In this case the un-contradicted facts established by defendants show that jail medical staff responded appropriately to plaintiff's medical complaint and were not deliberately indifferent to his serious medical needs. In fact the record suggests that appropriate medical treatment was rendered despite plaintiff's apparent attempts to thwart that treatment and sabotage defendants' efforts to enable plaintiff to manage his diabetes. Although plaintiff may have disagreed with medical staffs' course of treatment, a dispute between a prisoner and prison officials over the necessity for or extent of medical treatment does not raise a claim under 42 U.S.C. § 1983. Toguchi v. Chung , 391 F.3d 1051, 1058 (9th Cir. 2004).

I find that there are no genuine issues of fact as to plaintiff's claim that defendants violated his right to be free from cruel and unusual punishment and that defendants are entitled to judgment as a matter of law as to plaintiff's Claim I.

The elements of a First Amendment retaliation claim are as follows: (1) an assertion that a state actor took some adverse action against an inmate (2) because of (3) that prisoner's protected conduct, and that such action (4) chilled the inmates exercise of his First Amendment rights., and (5) the action did not reasonably advance a legitimate correctional goal. Rhoads v. Robinson , 408 F.3d 559, 567-68 (9th Cir. 2004). The nature of a retaliation claim requires that it be "regarded with skepticism, lest federal courts embroil themselves in every disciplinary act that occurs" in a correctional institution. Adams v. Rice , 40 F.3d 72, 74 (4th Cir. 1994). Courts "should afford appropriate deference and flexibility' to prison officials in the evaluation of proffered legitimate penological reasons for conduct alleged to be retalitory." Pratt v. Rowland , 65 F.3d 802, 807 (9th Cir. 1995) (quoting Sandin v. Conner , 515 U.S. 472, 482 (1995).

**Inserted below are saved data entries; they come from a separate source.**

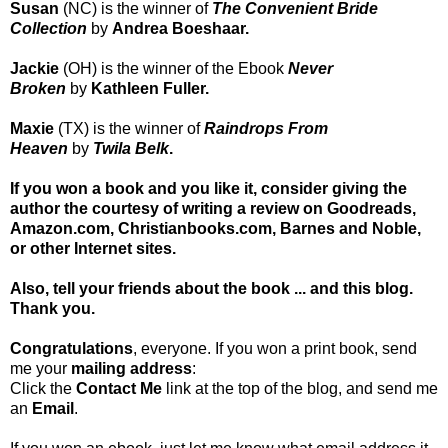
Susan
(NC)
is the winner of
The Convenient Bride
Collection
by
Andrea Boeshaar.
Jackie
(OH)
is the winner of the Ebook
Never
Broken
by
Kathleen Fuller.
Maxie
(TX)
is the winner of
Raindrops From
Heaven
by
Twila Belk
.
If you won a book and you like it, consider giving the
author the courtesy of writing a review on Goodreads,
Amazon.com, Christianbooks.com, Barnes and Noble
,
or other Internet sites.
Also, tell your friends about the book ... and this blog.
Thank you.
Congratulations
, everyone. If you won a print book, send
me your
mailing address
:
Click the
Contact Me
link at the top of the blog, and send me
an
Email
.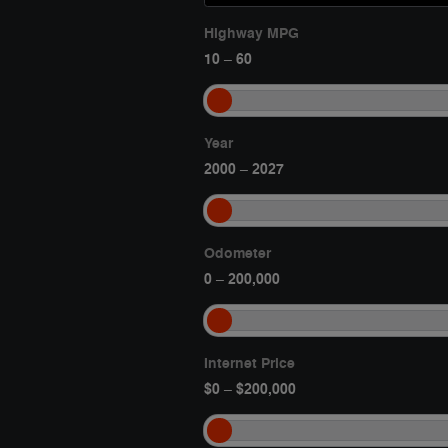
Highway MPG
10
60
–
Year
2000
2027
–
Odometer
0
200,000
–
Internet Price
$0
$200,000
–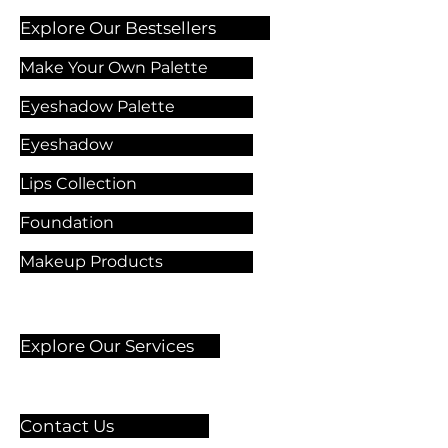
Explore Our Bestsellers
Make Your Own Palette
Eyeshadow Palette
Eyeshadow
Lips Collection
Foundation
Makeup Products
Explore Our Services
Contact Us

In this case, defendants' un-contradicted facts indicate that plaintiff repeatedly failed to follow the advice of jail medical staff and attempted to artificially inflate his blood glucose levels. In order to control plaintiff's condition and minimize his ability to manipulate his blood sugar levels to his detriment, jail staff placed plaintiff in segregation on several occasions.

The record is clear that defendants' actions were for the legitimate penological goal of the management of an inmate's medical needs, and were not punitive or retaliatory.

Although the arguments appear to be well taken, it is not necessary to address defendant's resondeat superior and Monell argument or defendants' qualified immunity argument.

Based on all of the foregoing I find that there are no genuine issues of material fact remaining as to plaintiff's claims and that defendants are entitled to judgment as a matter of law. Defendants' Motion for Summary Judgment (#31) is allowed. The Clerk of the Court is directed to enter a judgment dismissing this proceeding with prejudice.